§ **Task details**
Copy the rows word for word, from the very first row through the line containing "5: (285, 115)", with both ends included. Leave the pictures out.

§ **Excerpted records**

▼

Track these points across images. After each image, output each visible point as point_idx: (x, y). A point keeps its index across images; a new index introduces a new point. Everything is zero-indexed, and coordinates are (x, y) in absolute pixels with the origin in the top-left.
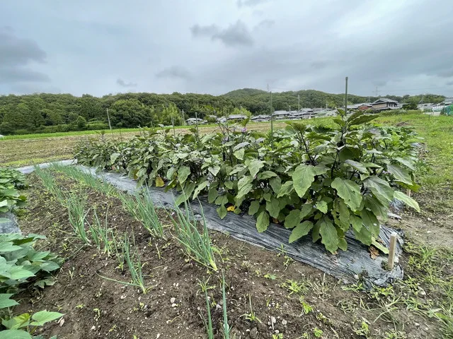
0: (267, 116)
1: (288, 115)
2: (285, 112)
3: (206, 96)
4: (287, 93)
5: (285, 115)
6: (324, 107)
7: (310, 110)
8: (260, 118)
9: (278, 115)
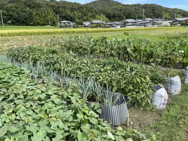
1: (135, 22)
2: (133, 20)
3: (75, 3)
4: (135, 5)
6: (161, 17)
7: (151, 19)
8: (115, 24)
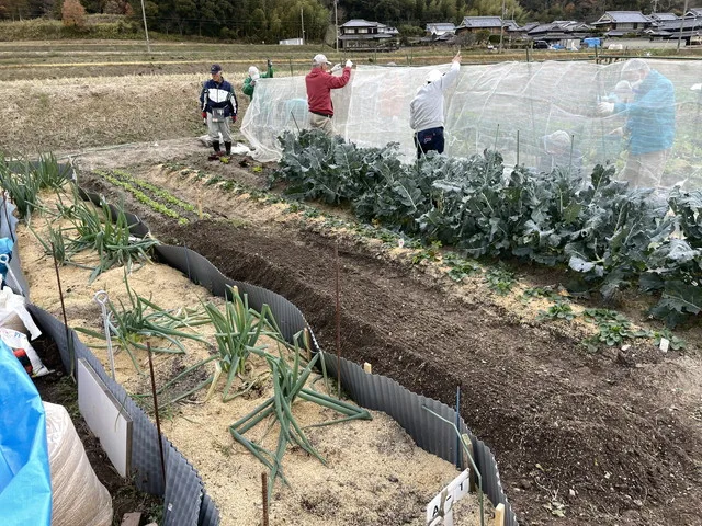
0: (581, 26)
1: (647, 25)
2: (637, 17)
5: (635, 25)
8: (557, 30)
9: (614, 25)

▲

§ **Finished task**
Track these points across images. After each image, output each visible point as point_idx: (x, y). A point keeps its index across images; a new index introduces a new point. Everything is zero-indexed, and coordinates are (x, y) in absolute pixels with the origin in the top-left.
0: (267, 116)
1: (288, 115)
2: (285, 112)
3: (206, 96)
4: (287, 93)
5: (285, 115)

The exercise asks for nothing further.